As an aspiring writer, I can tell you wholeheartedly, that there is no thing we fear more than criticism. Even constructive criticism. For all writers will tell you about wanting criticism and reviews, so they may learn from it, we actually don’t. Best case scenario? We want you to go on Amazon or our website, find our books, rate them highly, share the link to your Facebook timeline and tell your friends about how brilliant we are. That’s all we really aspire to deep down in our hearts. Or maybe that’s just me, but I doubt it. The fear of not being liked after we poured our hearts and minds into a work of fiction to receive negative feedback, is the worst thing that can happen to an artist. I’m not just speaking about writers anymore, it’s anyone. We all want to be loved, have achieved something meaningful with our invested time, our work of art.
I talked about writer’s block a couple of weeks ago and how overcoming it comes down to accepting certain realities about both your work and yourself. An important element of that is accepting setbacks. Once you accept setbacks, both in terms of your writing and the critique of your writing, you will be able to move on with your career and your life. It’s something applicable even to other areas of your daily routine, from working out, to losing weight, to your experience at work, even homework and school. Setbacks will always happen, it’s inevitable. There are too many variables in our daily lives and in what we put into our art for nothing to ever go wrong with it. Even if you are on a winning streak, there is always something that may happen to end your running series.
The trick comes in when you realize this is only temporary and it cannot stop you for your own strength and willpower and insistence to carry on.

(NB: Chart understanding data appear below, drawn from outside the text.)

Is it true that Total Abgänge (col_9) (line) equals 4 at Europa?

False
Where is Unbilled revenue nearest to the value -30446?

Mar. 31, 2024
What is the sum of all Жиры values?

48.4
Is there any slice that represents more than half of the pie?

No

As long as you can cling to this, you will have the ability to bounce back, be it from failure at school, or a negative critique to your work, or because you need to throw out your first draft completely and start again. I was reminded of Peter O’Toole’s performance as T.E. Lawrence in this regard:
“The trick, Mr Potter, is not minding that it hurts.”

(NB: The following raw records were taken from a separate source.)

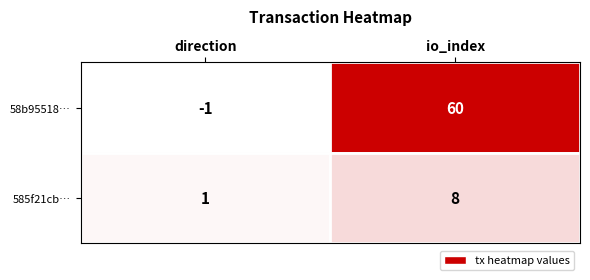

What is the difference between the maximum and minimum values in the 585f21cb… series?

7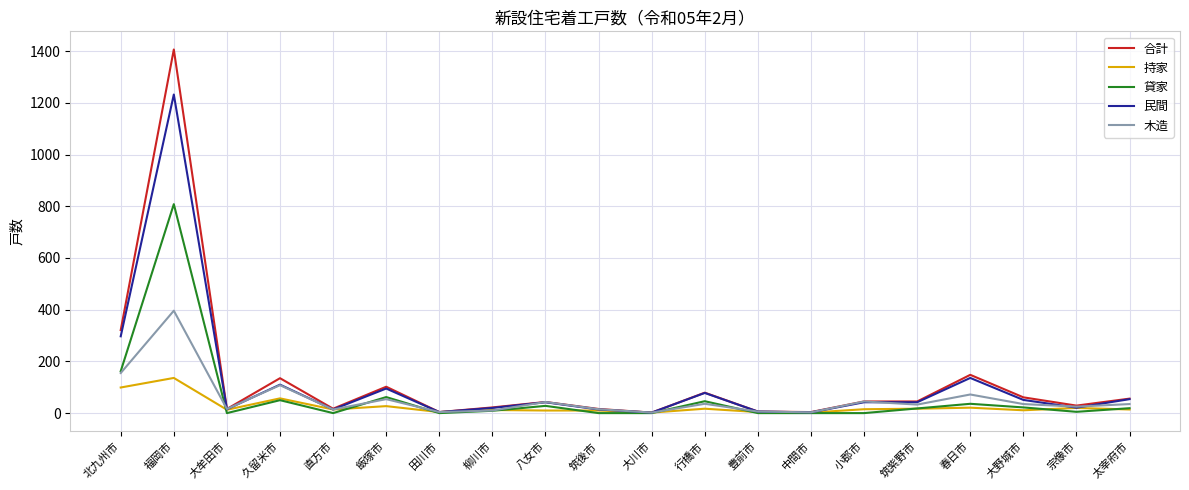

Does the chart display data point markers on the line(s)?

No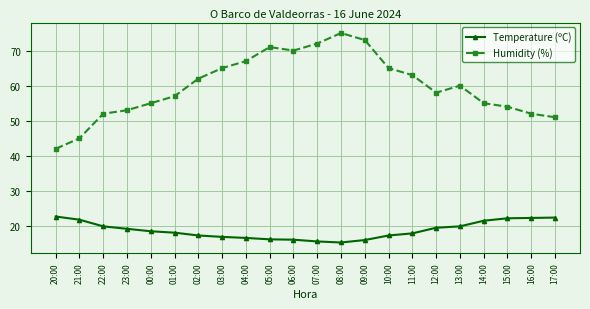

What is the minimum value for Humidity (%)?

42.0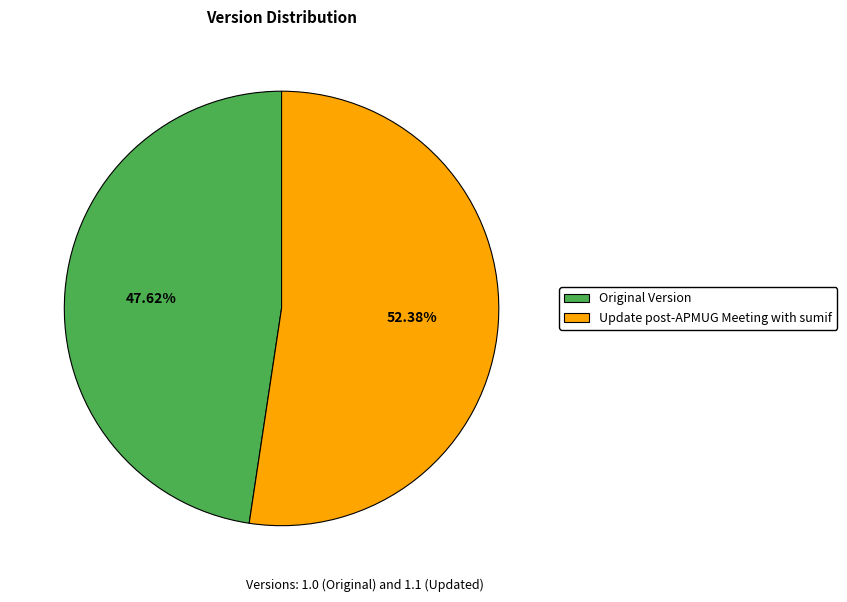

Approximately how many times larger is the value at Original Version compared to Update post-APMUG Meeting with sumif?

0.9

Our creative and day-to-day struggles are exactly what they are, struggles, but they don’t need to rule over our process of creating art or moving forward with our life. Once you realize this, you will be able to let go of your self-doubts, you will regain the self-confidence any creative person needs to put their work forward to the public. In the end, once the die is cast, it’s on.
P.S: Sorry for butchering Caesar at the end there.